Aanklagers nemen de verantwoordelijkheid op zich
Maar Pilatus wilde duidelijk maken dat hij zelf niet verantwoordelijk
gehouden mocht worden voor de dood van een onschuldige.
"Toen Pilatus zag dat hij niets bereikte, maar dat er veeleer
opschudding ontstond, nam hij water, waste zijn handen voor de ogen van de
menigte en zei: Ik ben onschuldig aan het bloed van deze Rechtvaardige. U moet
maar zien." (Matteüs 27:24, HSV2010)
Ondanks dat bleef Pilatus medeschuldig aan de veroordeling. Het gebruik van
handen wassen om eigen onschuld aan een terechtstelling uit te beelden vinden we
trouwens ook in Deuteronomium 21:6-7. De uitdrukking 'je handen wassen in
onschuld' is vrijwel zeker ontleend aan deze geschiedenis uit het Nieuwe
Testament.
"En heel het volk antwoordde en zei: Laat Zijn bloed maar komen
over ons en over onze kinderen!" (Matteüs 27:25, HSV2010)
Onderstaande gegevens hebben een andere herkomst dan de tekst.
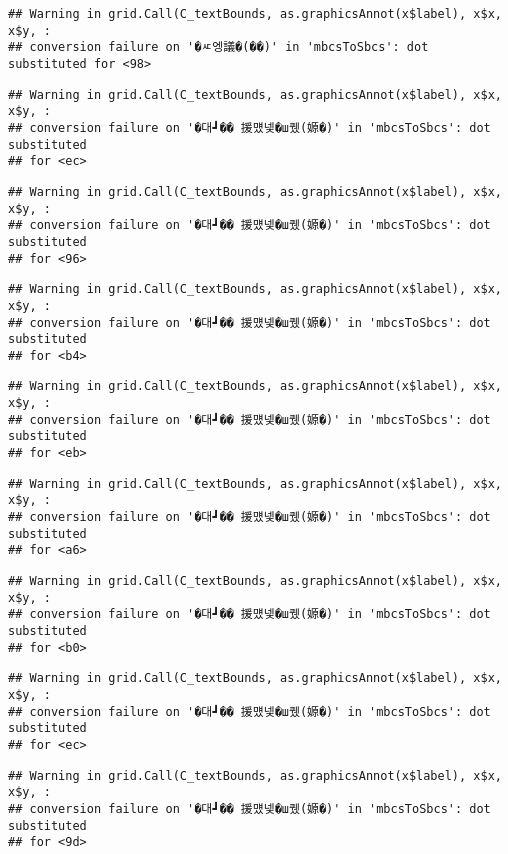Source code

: \documentclass[
]{article}
\begin{document}
\begin{verbatim}
## Warning in grid.Call(C_textBounds, as.graphicsAnnot(x$label), x$x, x$y, :
## conversion failure on '�ㅼ엥議�(��)' in 'mbcsToSbcs': dot substituted for <98>
\end{verbatim}

\begin{verbatim}
## Warning in grid.Call(C_textBounds, as.graphicsAnnot(x$label), x$x, x$y, :
## conversion failure on '�대┛�� 援먰넻�ш퀬(嫄�)' in 'mbcsToSbcs': dot substituted
## for <ec>
\end{verbatim}

\begin{verbatim}
## Warning in grid.Call(C_textBounds, as.graphicsAnnot(x$label), x$x, x$y, :
## conversion failure on '�대┛�� 援먰넻�ш퀬(嫄�)' in 'mbcsToSbcs': dot substituted
## for <96>
\end{verbatim}

\begin{verbatim}
## Warning in grid.Call(C_textBounds, as.graphicsAnnot(x$label), x$x, x$y, :
## conversion failure on '�대┛�� 援먰넻�ш퀬(嫄�)' in 'mbcsToSbcs': dot substituted
## for <b4>
\end{verbatim}

\begin{verbatim}
## Warning in grid.Call(C_textBounds, as.graphicsAnnot(x$label), x$x, x$y, :
## conversion failure on '�대┛�� 援먰넻�ш퀬(嫄�)' in 'mbcsToSbcs': dot substituted
## for <eb>
\end{verbatim}

\begin{verbatim}
## Warning in grid.Call(C_textBounds, as.graphicsAnnot(x$label), x$x, x$y, :
## conversion failure on '�대┛�� 援먰넻�ш퀬(嫄�)' in 'mbcsToSbcs': dot substituted
## for <a6>
\end{verbatim}

\begin{verbatim}
## Warning in grid.Call(C_textBounds, as.graphicsAnnot(x$label), x$x, x$y, :
## conversion failure on '�대┛�� 援먰넻�ш퀬(嫄�)' in 'mbcsToSbcs': dot substituted
## for <b0>
\end{verbatim}

\begin{verbatim}
## Warning in grid.Call(C_textBounds, as.graphicsAnnot(x$label), x$x, x$y, :
## conversion failure on '�대┛�� 援먰넻�ш퀬(嫄�)' in 'mbcsToSbcs': dot substituted
## for <ec>
\end{verbatim}

\begin{verbatim}
## Warning in grid.Call(C_textBounds, as.graphicsAnnot(x$label), x$x, x$y, :
## conversion failure on '�대┛�� 援먰넻�ш퀬(嫄�)' in 'mbcsToSbcs': dot substituted
## for <9d>
\end{verbatim}
\end{document}
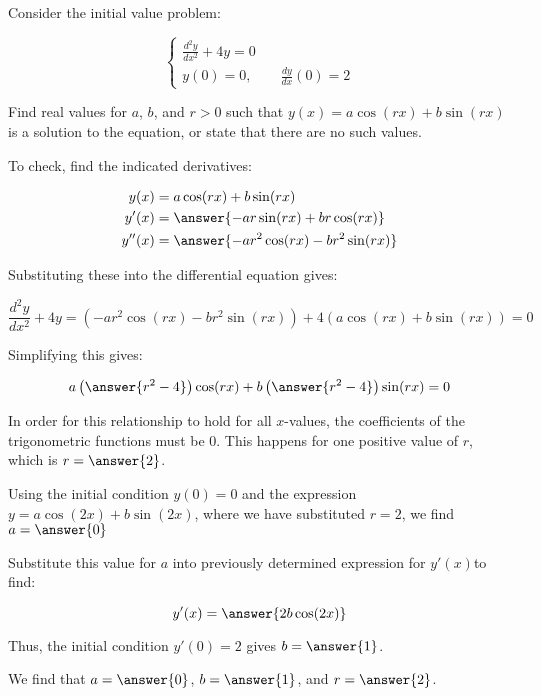 \documentclass{ximera}
\author{Jim Talamo}
\begin{document}
\begin{exercise}
Consider the initial value problem:

\[\left\{
\begin{array}{l}
\frac{d^2y}{dx^2} + 4y = 0 \\ 
y(0) = 0 , \qquad \frac{dy}{dx}(0) =2
\end{array}
\right.\]
 
 Find real values for $a$, $b$, and $r>0$ such that $y(x) = a \cos(rx)+b\sin(rx)$ is a solution to the equation, or state that there are no such values.

\begin{multipleChoice}
\end{multipleChoice}
\begin{hint}
To check, find the indicated derivatives:

\begin{align*}
y(x) & =  a \cos(rx)+b\sin(rx) \\
y'(x) &= \answer{ -a r \sin(rx)+br\cos(rx)} \\
y''(x) &= \answer{ -a r^2 \cos(rx)-br^2\sin(rx)} \\
\end{align*}

\begin{question}
Substituting these into the differential equation gives: 

\[ \frac{d^2y}{dx^2} + 4y = (-a r^2 \cos(rx)-br^2\sin(rx)) + 4(a \cos(rx)+b\sin(rx))= 0\]

Simplifying this gives:

\[  a \left( \answer{r^2-4} \right) \cos(rx) +b\left(\answer{r^2-4}\right) \sin(rx) = 0 \]

In order for this relationship to hold for all $x$-values, the coefficients of the trigonometric functions must be $0$.  This happens for one positive value of $r$, which is $r=\answer{2}$.

\begin{question}
Using the initial condition $y(0)=0$ and the expression $y=a \cos(2x)+b\sin(2x)$, where we have substituted $r=2$, we find $a=\answer{0}$

Substitute this value for $a$ into previously determined expression for $y'(x)$to find:

\[
y'(x) = \answer{2b\cos(2x)}
\] 

Thus, the initial condition $y'(0) =2$ gives $b=\answer{1}$.
\end{question}

\end{question}
\end{hint}
We find that $a=\answer{0}$, $b=\answer{1}$, and $r=\answer{2}$.
\end{exercise}
\end{document}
Dit is in zekere zin uitgekomen toen enkele decennia later de Romeinse legers
het opstandige Jeruzalem verwoestten en er een massale slachting aanrichtten. De
zonden van de vaders hebben nadelige gevolgen voor de kinderen, tot enkele
geslachten daarna (Exodus 20:5). Maar dit kan natuurlijk nooit worden doorgetrokken naar
deze tijd of naar de Holocaust, zoals sommigen doen! Want ALLE mensen zijn
schuldig aan het bloed van Jezus, vanwege hun zonden!
En toch had Jezus maar één soort bloed,
namelijk bloed tot vergeving van zonden. Dat was ook beschikbaar voor al zijn
moordenaars, ook voor Joden en Romeinen, ook voor jou en mij.
De Koning onschuldig veroordeeld
Jezus was zes keer verhoord, namelijk door Annas, Kajafas, het Sanhedrin,
twee keer door
Pilatus en één keer door Herodes Antipas. In geen van deze gevallen is Jezus schuldig
verklaard aan iets waar volgens de Joodse levenswet of de Romeinse wet ook maar
enige straf op stond. Het staat allemaal overduidelijk beschreven in de
evangeliën.
"Hem die geen zonde heeft gekend, heeft God voor ons tot
zonde gemaakt, opdat wij door Hem Gods gerechtigheid zouden worden." (2 Korintiërs 5:21,
WV2012)
Maar let op: Jezus is uiteindelijk niet door Pilatus veroordeeld op
godsdienstige gronden, maar om zijn politieke aspiraties. Hij had immers zelf
verklaard dat Hij de koning van de Joden was. Hoewel Pilatus heel goed wist dat
het ging om geestelijke dingen die geen bedreiging voor Rome waren,
heeft hij toch als enige recht gedaan aan de werkelijke identiteit van Jezus als
de KONING, die incognito op aarde geleefd had, maar eenmaal zal terugkomen als
de werkelijke koning van de hele aarde.
Pilatus maakte deze 'beschuldiging' in drie talen leesbaar als opschrift op het
kruis en dat was waarschijnlijk het beste wat hij ooit in zijn leven gedaan heeft.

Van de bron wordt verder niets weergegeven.